Miners

(Threads, Executors, Tasks, Futures)

You will build a small concurrent simulation where several miners work at the same time to collect gold.
Each miner repeatedly “strikes” and finds a random amount of gold.
The first miner to fill their bucket wins, and the race ends.

You will build this step by step.

You are not expected to finish all steps but see how far you can get.

• There are several miners (e.g. 5–10)
• Each miner works independently
• Mining takes time
• Gold is collected gradually
• The first miner to reach the target wins

1. Create a fixed thread pool using ExecutorService
   • Pool size: 3 threads
2. Decide:
   • Number of miners
   • Bucket capacity (e.g. 100 gold)

You do not start mining yet.

Implement miners as Runnable.

Each miner should:

• Loop a fixed number of times (e.g. 10 strikes)
• Sleep for a random time (e.g. 200–700 ms)
• Generate a random gold amount (e.g. 1–10)
• Print something like: Miner 3 struck and found 7 gold

• Submit miners using ExecutorService.execute(...)
• Do not create threads manually
• Shut down the executor so the program terminates

• Output from different miners is interleaved
• Program exits cleanly

In this step you will change miners from Runnable to Callable.

Each miner now:

• Keeps track of its own gold
• Stops when its bucket is full
• Returns a result object when finished

No shared state is required.

Convert each miner to a Callable<MinerResult>.

Inside the call() method, each miner should:

1. Initialize local variables:

   • totalGold = 0
   • strikes = 0
   • record a start time

2. While totalGold < BUCKET_CAPACITY:

   • Sleep for a random amount of time (e.g. 200–700 ms)

   • Generate a random gold amount (e.g. 1–10)

   • Add the gold to totalGold

   • Increment strikes

   • Print a progress line, for example:

     Miner 3 struck and found 6 gold (total=42)
     

3. When the bucket is full:

   • Record an end time
   • Return a MinerResult containing:
     • Miner ID
     • Total gold
     • Number of strikes
     • Total duration

• Submit miners using ExecutorService.submit(...)
• Store the returned Future<MinerResult> objects
• Do not use shared variables to store gold totals
• Do not use synchronized or atomic variables

Once all miners have been submitted:

1. Iterate over the Future<MinerResult> objects
2. Call future.get() to retrieve each result
3. Print a summary for each miner

Example: Miner 5 finished with 102 gold after 17 strikes (took 4123 ms)

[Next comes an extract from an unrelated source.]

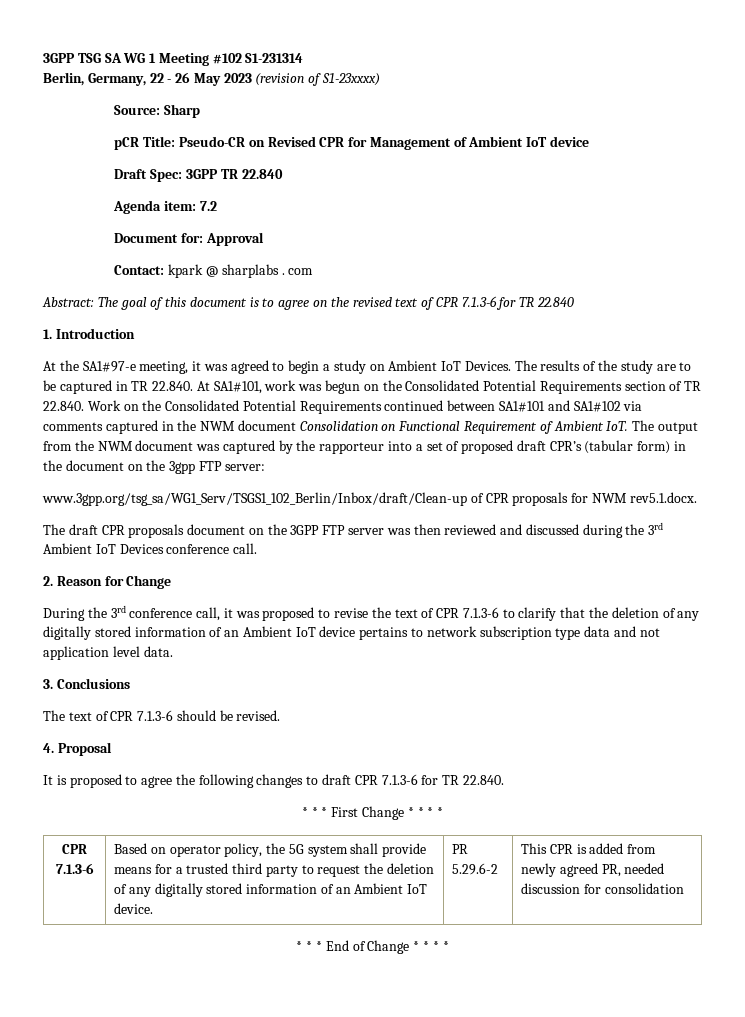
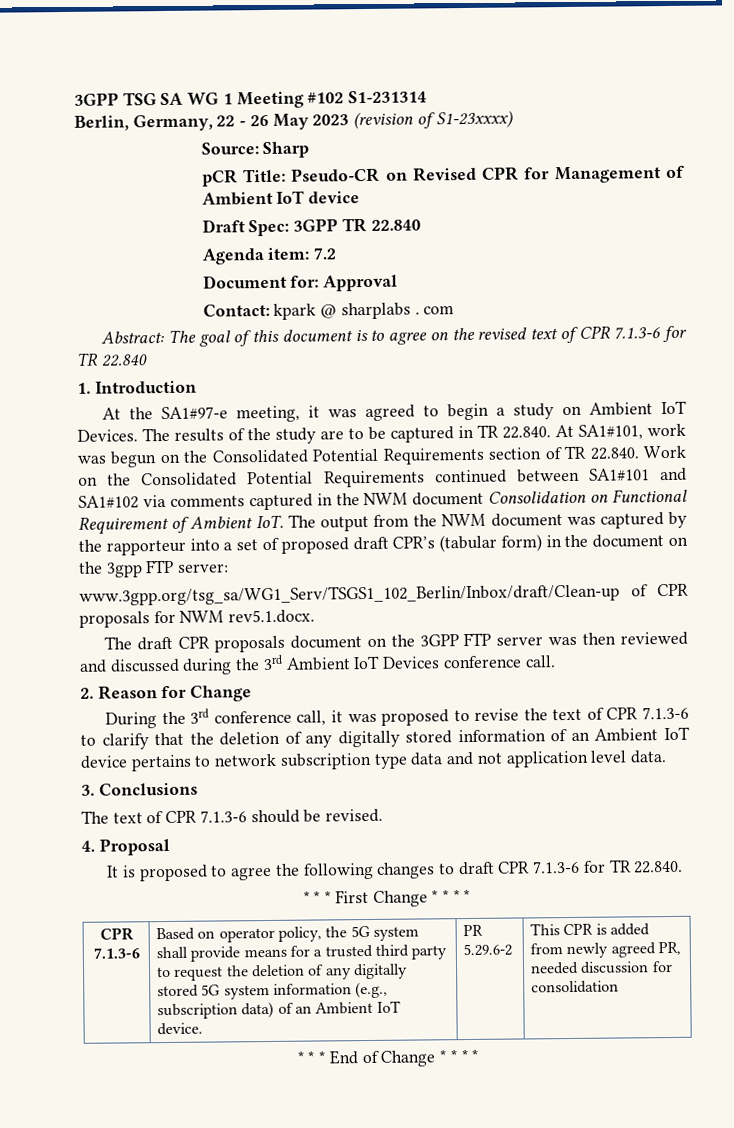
[246,884,318,894] information -> [201,981,389,1000] [157,1001,275,1020] 5G system information (e.g., subscription data)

• Each miner returns its own result
• Final results are printed using Future.get()
• No shared state is required to compute results

Convert miners from Runnable to Callable<MinerResult>.

A miner should now:

• Keep striking until their bucket is full
• Count:
  • Total gold collected
  • Number of strikes
• Return a result object containing:
  • Miner ID
  • Total gold
  • Number of strikes

• Submit miners using executor.submit(...)
• Store the returned Future<MinerResult>
• After all miners finish, print a summary

Example output: Miner 4 finished with 66 gold after 10 strikes

• Results are returned via Future.get()
• No shared variables are needed to read final results

Change the rules:

• The first miner to finish wins
• You should not wait for all miners

• Use CompletionService
• Retrieve completed miners using take()
• As soon as one miner finishes:
  • Declare them the winner

Example:

Winner: Miner 7 with 100 gold

When a winner is found:

• Stop all other miners

• Call cancel(true) on remaining Futures
• Miners must:
  • Handle interruption
  • Stop quickly and cleanly

• Losers stop shortly after a winner is declared
• No extra mining output appears after cancellation

Optional

Add a background announcer.

• Implement as a Runnable
• Every 500 ms, print current standings
• Stop announcer when the race ends

Example:

Progress: Miner 1=34, Miner 2=61, Miner 3=48

Concurrency is about coordination, not speed.
Correct behavior matters more than finishing fast.

Good luck, and don’t panic if things behave unexpectedly — that’s the point.